Intel execs poured cold water on overheated predictions for tablet sales today, pointing out to investors that notebook shipments still massively outnumber fondleslabs, and there is little prospect of that changing. CFO Stacy Smith and EMEA General Manager Christian Morales hit investors with a mountain of data at at an investor …
Intel and their distributors hate small cheap computers ...
... because they have such a slim margin. Netbooks were never a success. It was small cheap computers that took off until they were replaced by netbooks. Intel can kid themselves if they like, but once someone starts to distribute small cheap computers again, the channel will have to choose between small margins and a pile of over priced Intel kit that does not sell.
Is that El Reg's next word for Merriam-Webster?
What's he calling a "tablet"?
"There were obvious reasons why tablets could not supplant notebooks any time soon, he said, including security issues and their limited capabilities in producing content."
Well if you *define* tablet as "insecure and underpowered" then yes, but here on Planet Earth a tablet is defined by the human interface and it precludes neither power nor security. (Whether that human interface is a particularly good one is a separate matter.)
What he *means* is "I don't want to sell low-margin kit.". He's entitled to that view, but what he calls low margin his customers call good value.

▸ DATASET EXTRACT:

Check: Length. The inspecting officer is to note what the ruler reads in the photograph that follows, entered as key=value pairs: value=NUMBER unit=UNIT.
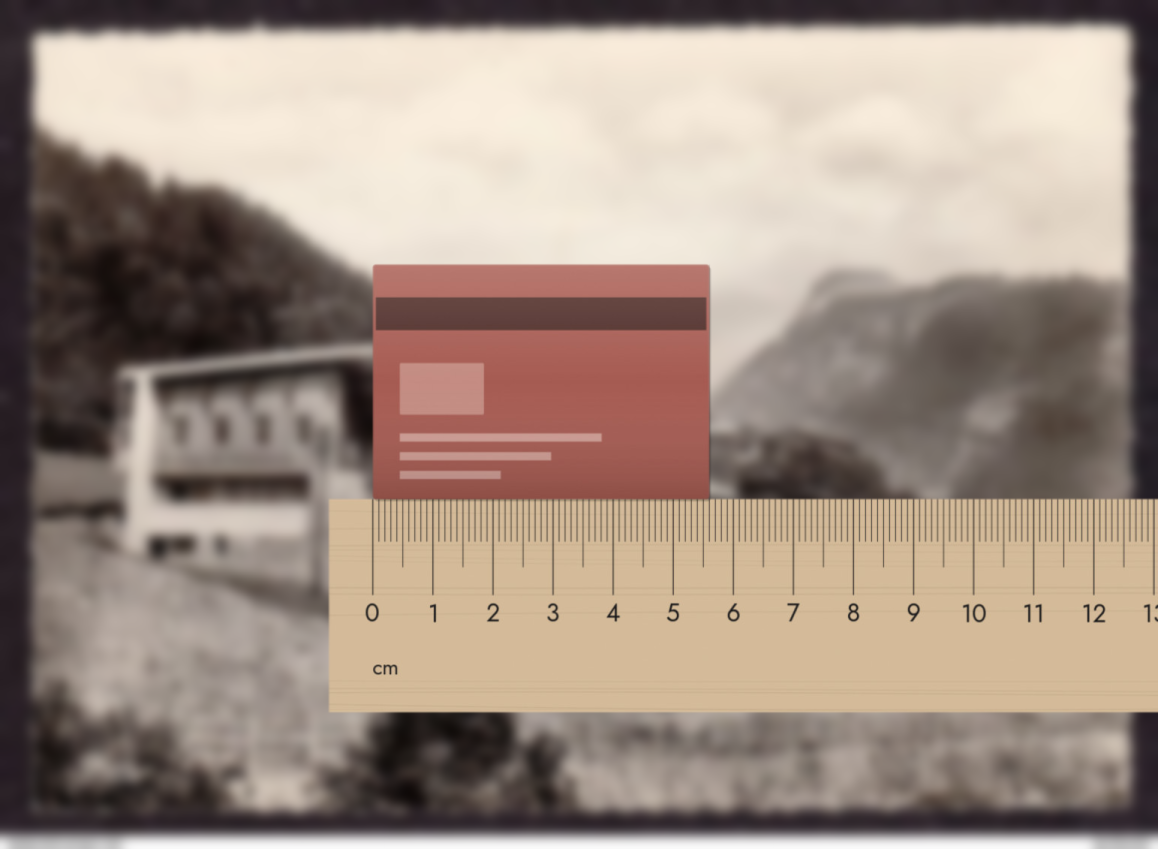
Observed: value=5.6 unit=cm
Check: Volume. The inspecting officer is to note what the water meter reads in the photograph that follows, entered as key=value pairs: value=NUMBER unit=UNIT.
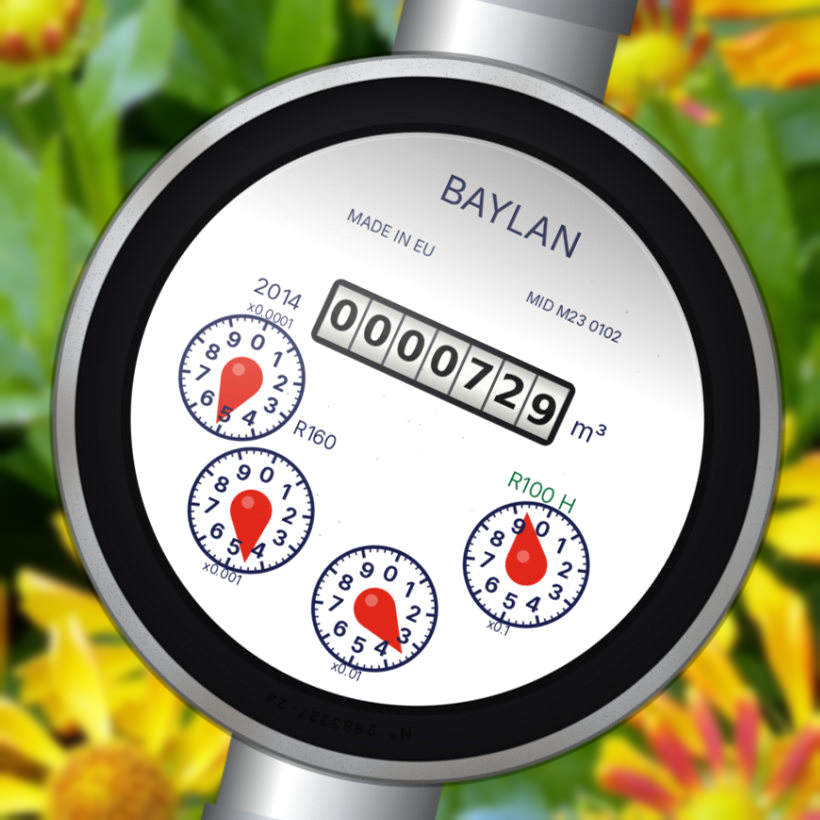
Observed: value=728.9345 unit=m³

▸ EXERCISE DETAILS: Write the next part of the page about Intel's view of tablet and notebook sales, carrying on after its final sentence. The listing can be left aside.

▸ TASK ANSWER:
they don't have a product for this market
Pure coincidence that Intel still don't have a CPU or SOC that hits the right power profile with the right performance for this market. Netbooks get away with poor performance but we all expect better from tablets, even if just to make the touch interface run smoothly. Looking forward to the frantic back pedalling when (if) they follow through on recent PR fluff about creating competitive processors... ;)
After checking out comparison reviews of AMD's Fusion E-350 product against Atom, it looks like Intel is firmly in last place in the race for low power devices right now. AMD will probably get there 1st. No wonder Intel are panicking so publicly.
I think both Intel and tablet/slate aficionados are missing the mark here. It's not a question of "tablets vs. laptops," but one of convergence.
Laptops are old hat, and while they are still the preferred method of computing for mobile businesspeople, for many individuals, a tablet/slate is suitable for everyday tasks. For example, do you really need a device with a full keyboard and hardware pointing device (touchpad/pencil-eraser joystick/bluetooth mouse) to read an email and type "Yes, go ahead, place the order" in response, or to look up market data on your favourite financial website?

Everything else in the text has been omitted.